Forty Speakers, One Truth

It's a Friday and most of me wants to chill at home, cocoon the night away. But the wife says her old friend with the new boyfriend wants us to meet them down at the Cleveland Museum of Art and offer beau feedback. The gathering is a mixy something--mild DJ, cash bar and all the exhibits open late. O.k., at the very least it means soaking up some majestifying light in the museum's new atrium.

A short wandering while later, now in the museum proper, faint choral music drifts down the original 1916 Building's marble steps, drawing us upward. We climb toward the Italian Baroque gallery, never expecting to be heaven sent. Because in that space, amidst the big drama art (huge paintings of Christ appearing to the Virgin, Samson getting his locks chopped by Delilah, Venus discovering the dead Adonis), we discover forty crispy quality speakers on forty individual tripods, clustered in eight groups of five, forming an oval that fills the gallery's floor space.

And from each of the forty speakers comes a single singing voice, each one recorded separately. Forty tracks of a choir singing in Latin--e pluribus transcendence.

The effect is staggering, walloping the senses--the eyes scramble at the sculptural aspect, the body zombie-moves into the middle to sit on the padded benches, the nose detects the hushing odor of greatness and the ears, well, good luck ingesting all the beauty made by this sound in this space.

It's officially called Forty-Part Motet, a sound installation by Canadian artist Janet Cardiff. There's a little booklet available, filled with artist-interview gems like, "You can almost  see the movement of the music around the room" and, "I really wanted the sense that each speaker was a person." Memo to Janet--you succeeded.

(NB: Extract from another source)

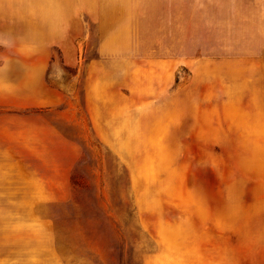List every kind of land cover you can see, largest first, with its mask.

The fourteen minute song loops, with ambient choir voices filling the three minute breaks in between (you can hear singers chatting, coughing, chuckling). Artist Cardiff says keeping that stuff audible keeps the sound sculpture real.

Which is good, because the three times I've been it feels like I'm melting into the ceiling, extended on the sublime notes of people posing as angels. Each time I see and share the amazement in faces older and younger, black, white, Asian, latino, tee shirted and buttoned down, museum novices and the old guard alike.

When it's done most everybody pauses, looks around, and smiles. Forty speakers worth of truth and wonder.